Author’s note:  The law was amended in 2015 to alter this analysis.  The amendments are discussed here.

Grossly aggravating factors matter in DWI sentencing.  And there’s one factor that seems to be confusing folks, particularly when it comes to ignition interlock violations. Here’s hoping this post clears it up.People convicted of impaired driving have their driver’s licenses revoked for a definite period, either one year, four years, or permanently, depending upon the person’s prior record. A person may apply to DMV to have his or her license restored after a one-year period of revocation ends or after two years of a four year or permanent revocation. If the DWI conviction is based on an offense in which the person had an alcohol concentration of 0.15 or more, or the person had a prior DWI within seven years, the person’s license is restored subject to an ignition interlock restriction. That restriction requires that the person (1) operate only a vehicle equipped with a functioning ignition interlock system of a type approved by DMV; (2) personally activate the ignition interlock system before driving the vehicle; and (3) not drive with an alcohol concentration that meets or exceeds the specified level of 0.04 or 0.00. Despite the fact that the person’s license is restored and is no longer revoked, driving in violation of any of these ignition interlock restrictions constitutes the offense of driving while license revoked.  Why is that?  Because the General Assembly said so.  G.S. 20-17.8(f) provides that a person who violates ignition interlock restrictions “commits the offense of driving while license revoked under G.S. 20-28(a) and is subject to punishment and license revocation as provided in that section.”

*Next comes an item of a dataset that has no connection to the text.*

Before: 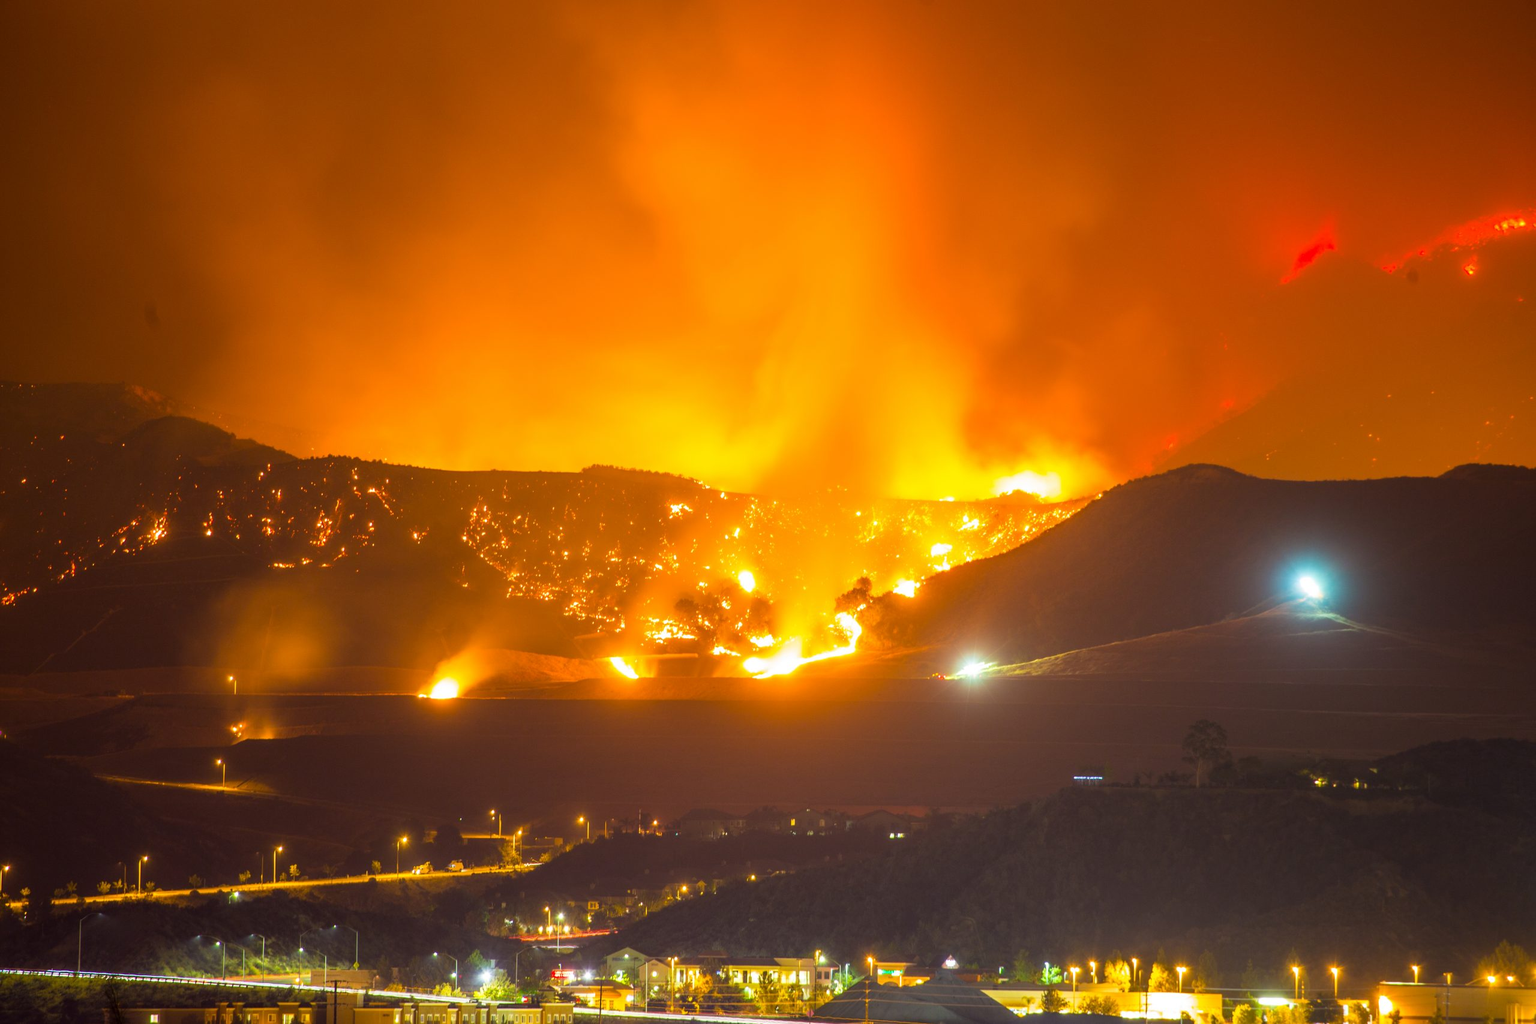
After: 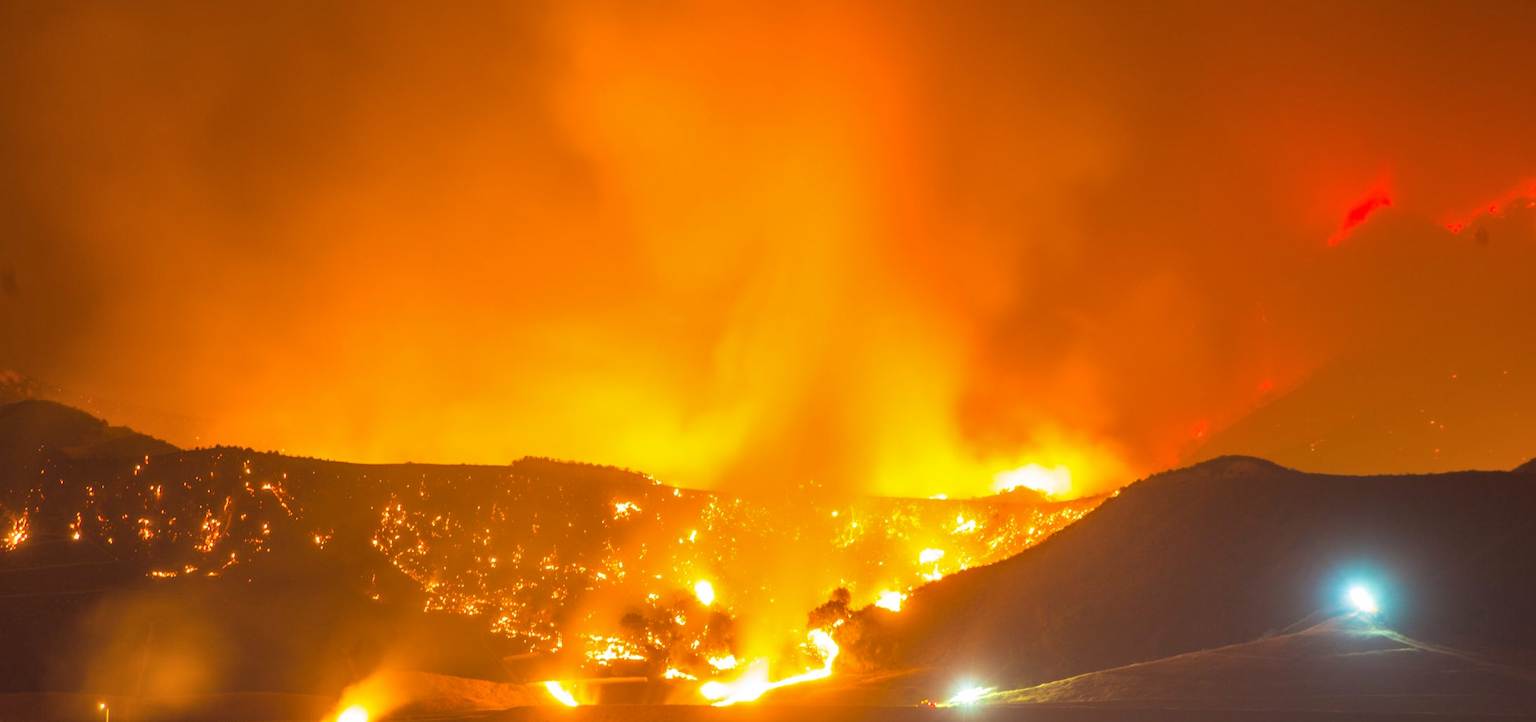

DWI sentencing implications. Driving while one’s license is revoked for an impaired driving revocation is a grossly aggravating factor for purposes of sentencing DWI.  See G.S. 20-179(c)(2).  And because ignition interlocks follow prior convictions, most people who commit DWI while subject to an ignition interlock requirement already have at least one other grossly aggravating factor, namely a prior DWI conviction within seven years.  Thus, if the ignition interlock violation also constitutes a grossly aggravating factor, the potential severity of the person’s sentence increases. The violation of an ignition interlock requirement imposed as a condition of license restoration does not, however, constitute an “impaired driving revocation.”  That term is defined in G.S. 20-28.2(a) as a revocation made under several specific statutes.  Recall that persons whose licenses have been restored are not, as a matter of fact, driving while their licenses are revoked.  But see G.S. 20-17.8(f) (providing, as a matter of law, that driving in violation of an ignition interlock requirement is driving while license revoked).  Thus, such persons are not revoked under any of the listed statutes.

Limited driving privileges are different.  A person whose license is revoked may, in limited circumstances, be awarded a judgment that authorizes the person to drive essential purposes. Such judgments are referred to as limited driving privileges. The General Assembly has specified that a person who violates the restrictions of a limited driving privilege that permits driving during the period of revocation imposed for conviction of DWI commits “the offense of driving while . . . license . . . revoked under G.S. 20-28(a).”  This makes sense. The person’s license is revoked. He or she is authorized to drive in limited circumstances, and he or she has driven in a manner not authorized. The grossly aggravating factor in G.S. 20-179(c)(2) does apply to DWI committed by a person driving pursuant to a limited driving privilege issued to allow driving following a DWI conviction (assuming the other elements of DWLR are satisfied).  That’s because the driver’s licenses of such persons are revoked pursuant to G.S. 20-17(a)(2), an impaired driving license revocation listed in G.S. 20-28.2(a).  The answer is no different when the limited driving privilege contains an ignition interlock restriction, as it must if the person had an alcohol concentration restriction of 0.15.